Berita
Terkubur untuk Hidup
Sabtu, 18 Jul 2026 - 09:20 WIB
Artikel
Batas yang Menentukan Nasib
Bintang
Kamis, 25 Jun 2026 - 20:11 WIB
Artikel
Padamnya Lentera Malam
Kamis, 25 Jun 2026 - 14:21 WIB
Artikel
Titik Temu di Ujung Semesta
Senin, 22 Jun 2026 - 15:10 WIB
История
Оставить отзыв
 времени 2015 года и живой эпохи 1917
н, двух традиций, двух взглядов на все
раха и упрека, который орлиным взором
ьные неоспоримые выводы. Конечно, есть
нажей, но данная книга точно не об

########################################

== Your assignment ==
The records above are to be set down again exactly as written.

== Finished task ==
Berita
Terkubur untuk Hidup
Sabtu, 18 Jul 2026 - 09:20 WIB
Artikel
Batas yang Menentukan Nasib
Bintang
Kamis, 25 Jun 2026 - 20:11 WIB
Artikel
Padamnya Lentera Malam
Kamis, 25 Jun 2026 - 14:21 WIB
Artikel
Titik Temu di Ujung Semesta
Senin, 22 Jun 2026 - 15:10 WIB
История
Оставить отзыв
 времени 2015 года и живой эпохи 1917
н, двух традиций, двух взглядов на все
раха и упрека, который орлиным взором
ьные неоспоримые выводы. Конечно, есть
нажей, но данная книга точно не об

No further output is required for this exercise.